I want to return to a world in which environmentalists broadened our activism because our work can’t be just about “the environment.” The outbreak has made it clear that nobody’s got time, energy or resources to think about sustainability when they are struggling to pay rent and put food on the table. Yet a system that allows some to go hungry and homeless – long before this pandemic – while allowing others to accumulate billions through massive exploitation, is the very reason we are in this climate crisis to begin with.
I want to return to a world in which the more privileged among us take a harder look at on whose backs our privilege is built upon, and engaged in more serious wealth distribution, even when there is not an economic meltdown.

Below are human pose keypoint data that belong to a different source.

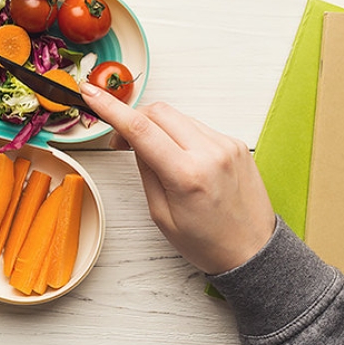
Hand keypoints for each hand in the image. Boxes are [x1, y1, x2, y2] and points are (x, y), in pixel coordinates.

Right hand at [79, 83, 274, 274]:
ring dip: (157, 127)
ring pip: (178, 116)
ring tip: (154, 154)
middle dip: (133, 118)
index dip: (110, 107)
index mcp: (187, 175)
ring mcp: (226, 145)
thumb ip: (146, 171)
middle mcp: (210, 153)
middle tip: (121, 141)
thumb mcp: (161, 215)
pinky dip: (180, 134)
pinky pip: (197, 126)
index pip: (140, 128)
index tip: (90, 92)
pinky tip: (180, 157)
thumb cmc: (207, 242)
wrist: (254, 251)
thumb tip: (134, 140)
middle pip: (158, 112)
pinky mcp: (235, 144)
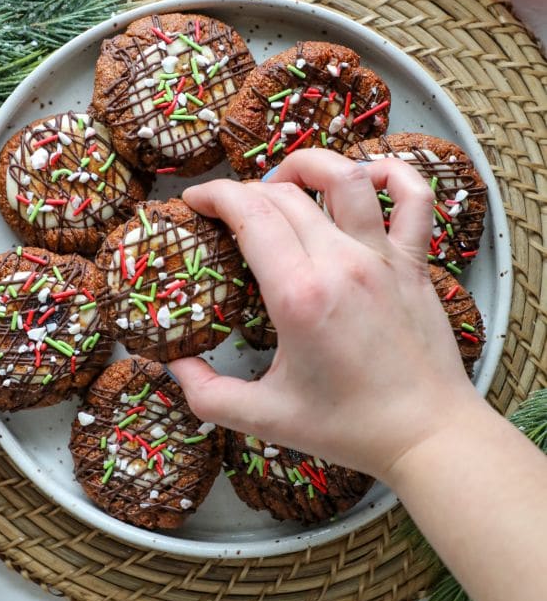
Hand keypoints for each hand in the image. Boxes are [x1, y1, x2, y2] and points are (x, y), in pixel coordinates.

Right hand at [169, 150, 482, 482]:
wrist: (428, 435)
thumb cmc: (349, 428)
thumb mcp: (265, 419)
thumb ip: (208, 395)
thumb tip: (172, 366)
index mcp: (298, 296)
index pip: (249, 214)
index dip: (215, 194)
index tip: (195, 200)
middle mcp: (341, 264)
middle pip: (284, 195)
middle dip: (245, 189)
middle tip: (229, 209)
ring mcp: (382, 257)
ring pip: (346, 177)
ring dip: (308, 165)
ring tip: (285, 178)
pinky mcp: (415, 262)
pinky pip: (414, 197)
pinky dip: (392, 173)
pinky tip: (366, 177)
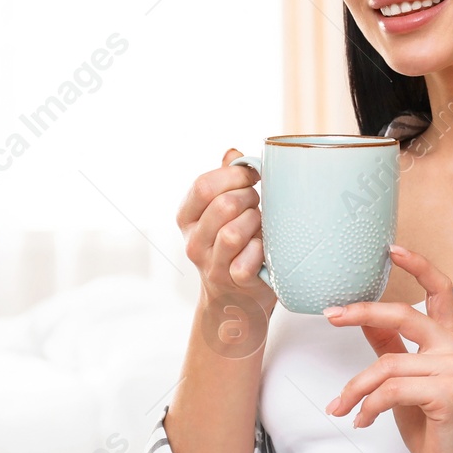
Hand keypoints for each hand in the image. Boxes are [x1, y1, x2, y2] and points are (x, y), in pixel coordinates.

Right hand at [177, 148, 276, 317]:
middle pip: (223, 205)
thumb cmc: (235, 245)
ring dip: (256, 223)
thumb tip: (233, 152)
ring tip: (261, 226)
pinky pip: (249, 258)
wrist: (235, 300)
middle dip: (250, 198)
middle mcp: (193, 242)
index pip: (203, 185)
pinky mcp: (233, 281)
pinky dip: (262, 249)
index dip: (234, 175)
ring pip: (234, 231)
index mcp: (187, 217)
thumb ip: (225, 181)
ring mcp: (211, 264)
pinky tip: (265, 249)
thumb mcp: (223, 212)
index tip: (254, 176)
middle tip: (258, 205)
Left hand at [322, 244, 452, 452]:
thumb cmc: (437, 422)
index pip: (440, 290)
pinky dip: (368, 406)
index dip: (418, 265)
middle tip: (331, 316)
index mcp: (450, 338)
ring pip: (387, 365)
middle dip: (362, 312)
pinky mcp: (447, 392)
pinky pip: (391, 391)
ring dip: (355, 389)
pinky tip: (362, 420)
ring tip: (342, 408)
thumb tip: (364, 320)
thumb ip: (393, 348)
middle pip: (403, 314)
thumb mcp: (409, 379)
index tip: (391, 249)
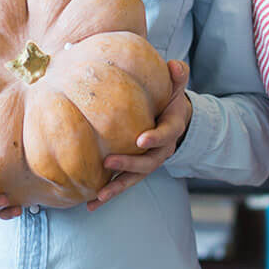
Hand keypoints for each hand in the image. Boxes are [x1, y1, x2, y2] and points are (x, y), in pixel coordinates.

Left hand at [88, 60, 191, 210]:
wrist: (173, 120)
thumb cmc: (169, 100)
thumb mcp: (176, 87)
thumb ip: (177, 76)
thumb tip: (175, 65)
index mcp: (172, 128)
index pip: (166, 135)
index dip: (155, 138)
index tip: (140, 140)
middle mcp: (161, 150)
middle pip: (148, 162)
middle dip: (129, 164)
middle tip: (109, 162)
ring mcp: (148, 163)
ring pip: (134, 179)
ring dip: (116, 188)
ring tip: (99, 195)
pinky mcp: (135, 171)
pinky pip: (122, 184)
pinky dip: (108, 195)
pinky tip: (90, 204)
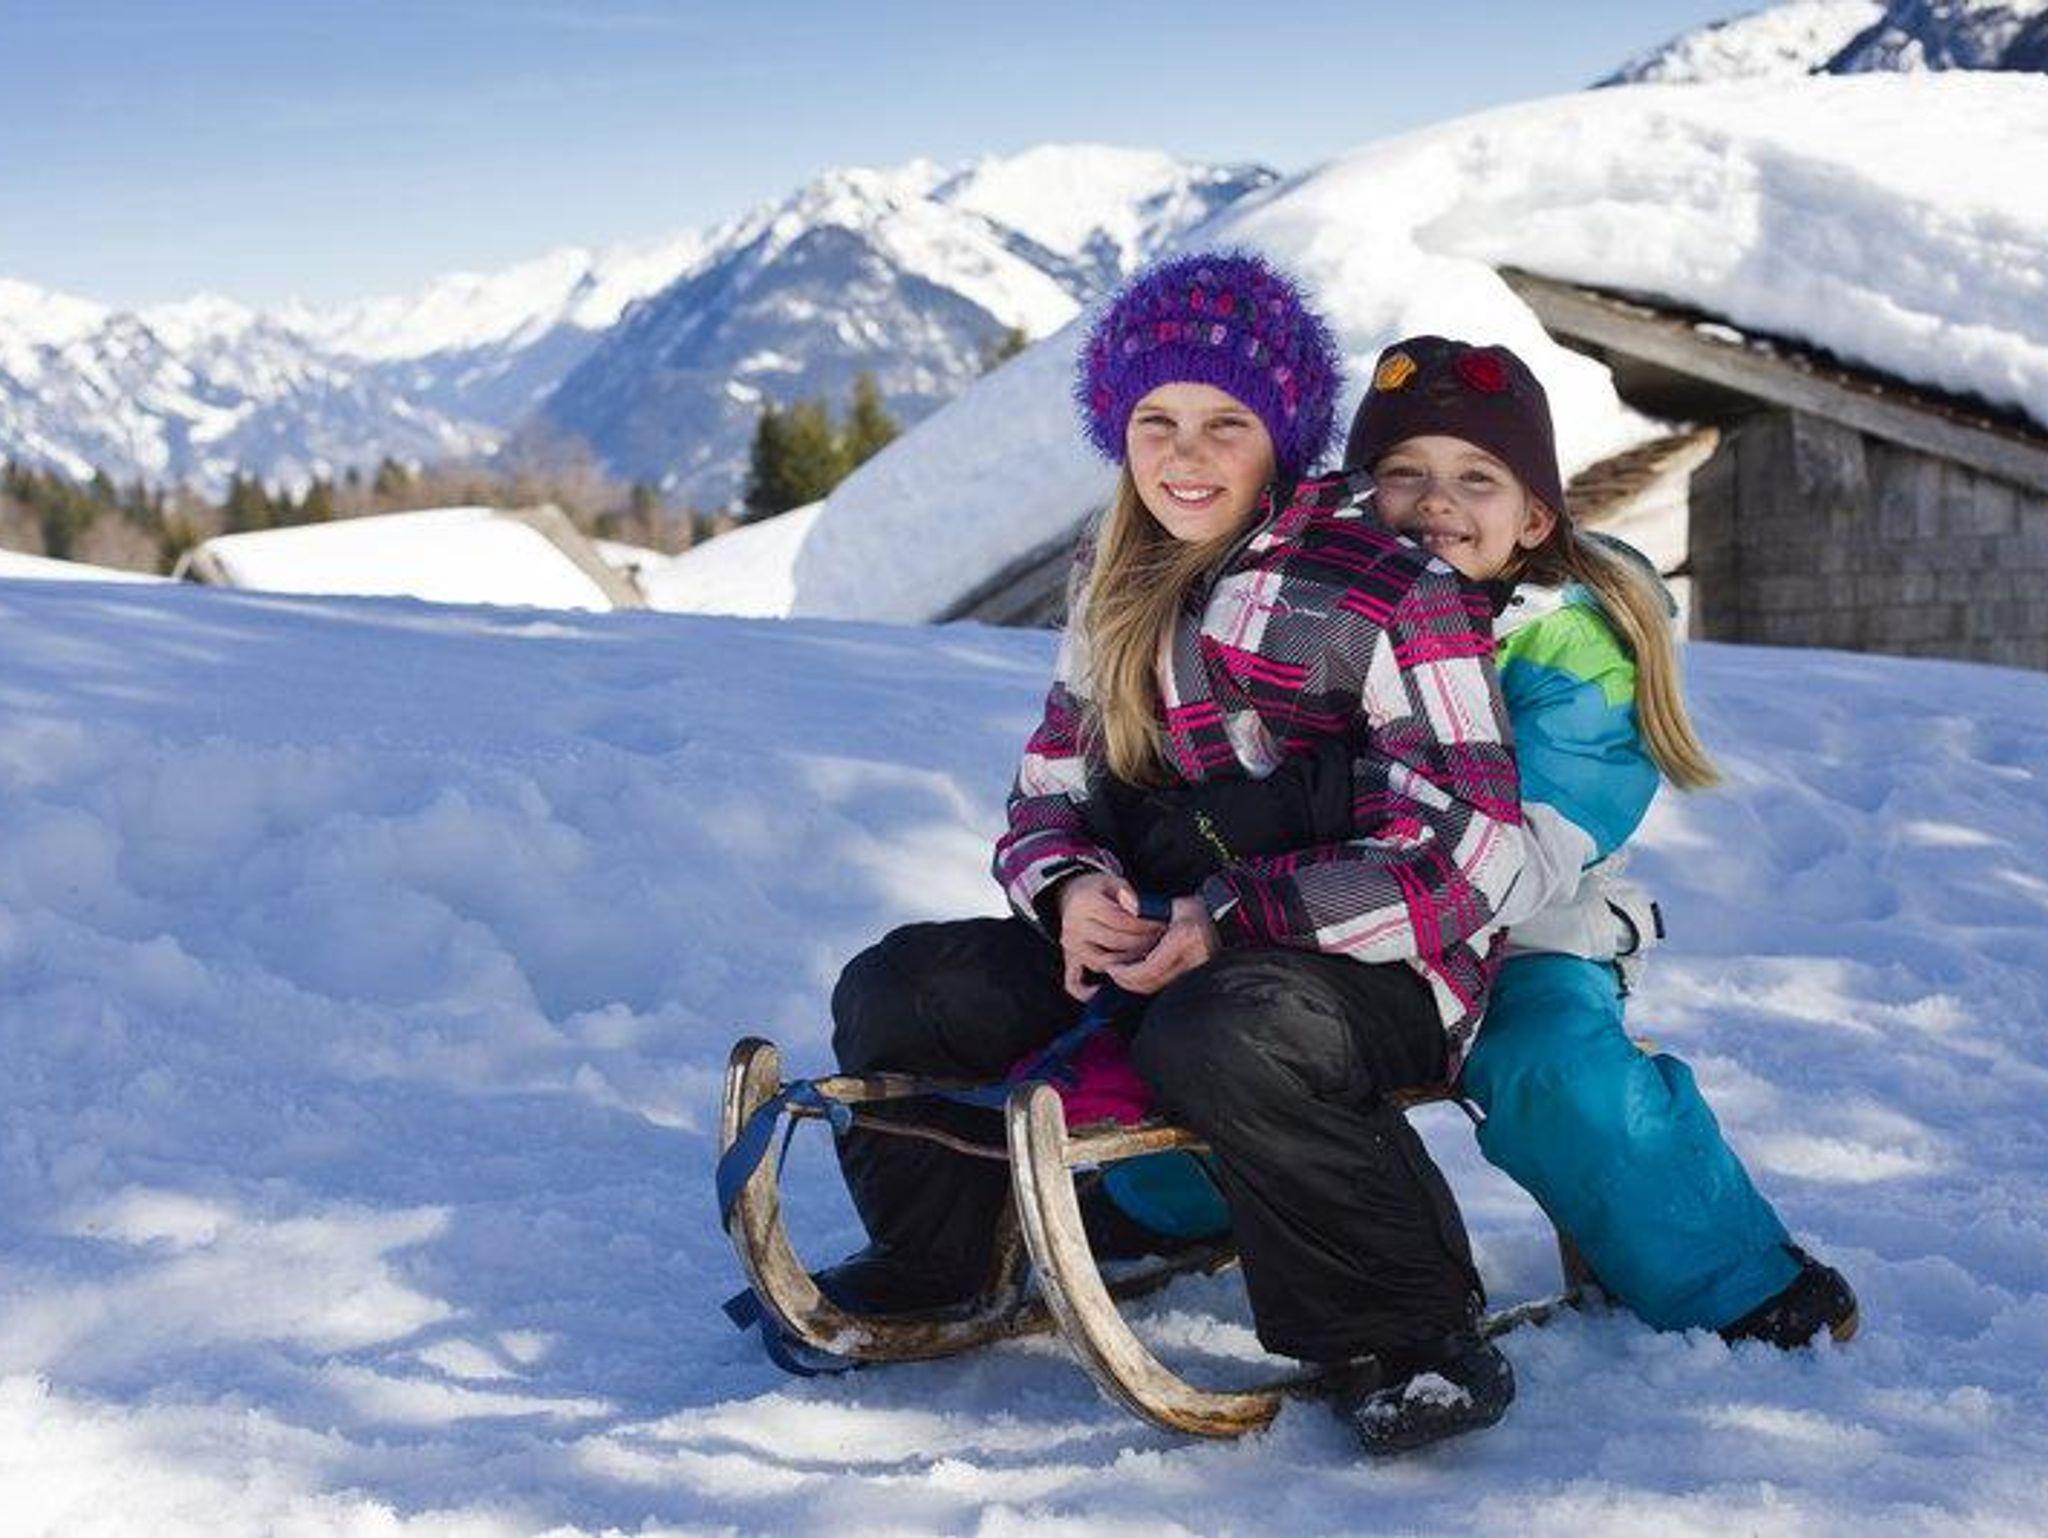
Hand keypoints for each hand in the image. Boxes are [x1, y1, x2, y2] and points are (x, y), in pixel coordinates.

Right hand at [1057, 872, 1165, 1000]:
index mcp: (1085, 903)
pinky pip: (1073, 982)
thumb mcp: (1113, 883)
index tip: (1162, 926)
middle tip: (1161, 942)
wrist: (1072, 897)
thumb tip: (1141, 909)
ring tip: (1146, 956)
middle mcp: (1074, 926)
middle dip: (1143, 943)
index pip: (1122, 921)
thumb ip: (1129, 895)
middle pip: (1116, 943)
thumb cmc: (1099, 891)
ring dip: (1128, 963)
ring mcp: (1070, 946)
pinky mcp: (1068, 959)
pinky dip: (1087, 991)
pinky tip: (1104, 990)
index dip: (1146, 925)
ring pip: (1103, 963)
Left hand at [1104, 895, 1220, 995]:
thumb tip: (1123, 898)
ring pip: (1157, 987)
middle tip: (1111, 972)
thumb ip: (1144, 905)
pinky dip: (1148, 983)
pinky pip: (1166, 986)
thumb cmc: (1199, 911)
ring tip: (1121, 974)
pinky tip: (1138, 976)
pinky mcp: (1192, 976)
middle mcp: (1189, 959)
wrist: (1227, 922)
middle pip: (1151, 982)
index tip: (1112, 967)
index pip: (1149, 966)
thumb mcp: (1173, 905)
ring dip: (1136, 984)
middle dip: (1127, 981)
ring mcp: (1193, 970)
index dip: (1127, 971)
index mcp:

I want to return to a world in which we united around science, but not what Kimmerer describes as the “scientific worldview.” She explains the distinction in Braiding Sweetgrass this way:
For what good is knowing, unless it is coupled with caring? Science can give us knowing, but caring comes from someplace else….While science could be a source of and repository for knowledge, the scientific worldview is all too often an enemy of ecological compassion. It is important in thinking about this lens to separate two ideas that are too often synonymous in the mind of the public: the practice of science and the scientific worldview that it feeds. Science is the process of revealing the world through rational inquiry. The practice of doing real science brings the questioner into an unparalleled intimacy with nature fraught with wonder and creativity as we try to comprehend the mysteries of the more-than-human world. Trying to understand the life of another being or another system so unlike our own is often humbling and, for many scientists, is a deeply spiritual pursuit…Contrasting with this is the scientific worldview, in which a culture uses the process of interpreting science in a cultural context that uses science and technology to reinforce reductionist, materialist economic and political agendas.
As materialist economic and political agendas are on plain display right now, I want to return to a world where we continued to think about and talk about public health, the economy, science and technology, and good governance. And a world where all this thinking, talking, tweeting, meme-ing, and complaining translate to acting, voting, and advocating.
I want to return a world where we actively supported and learned from indigenous communities around the world, who have for millennia practiced economy of the commons and lived in ways that benefited the future generations. The communities that are comprised of less than 5% of the world’s population yet protect 80% of global biodiversity. The communities that are living examples of compassion and resiliency, despite forced migration and genocide. (Local friends, check out what is happening today to indigenous groups in our own state while everyone’s attention focuses on COVID-19.)
I want to return to a world where everyone, every living, and non living thing mattered. A world where all are allowed and given the conditions to flourish. Because all flourishing is mutual.
Header image: moss spotted on a recent walk. If you don’t think this is art, then I don’t know what art is!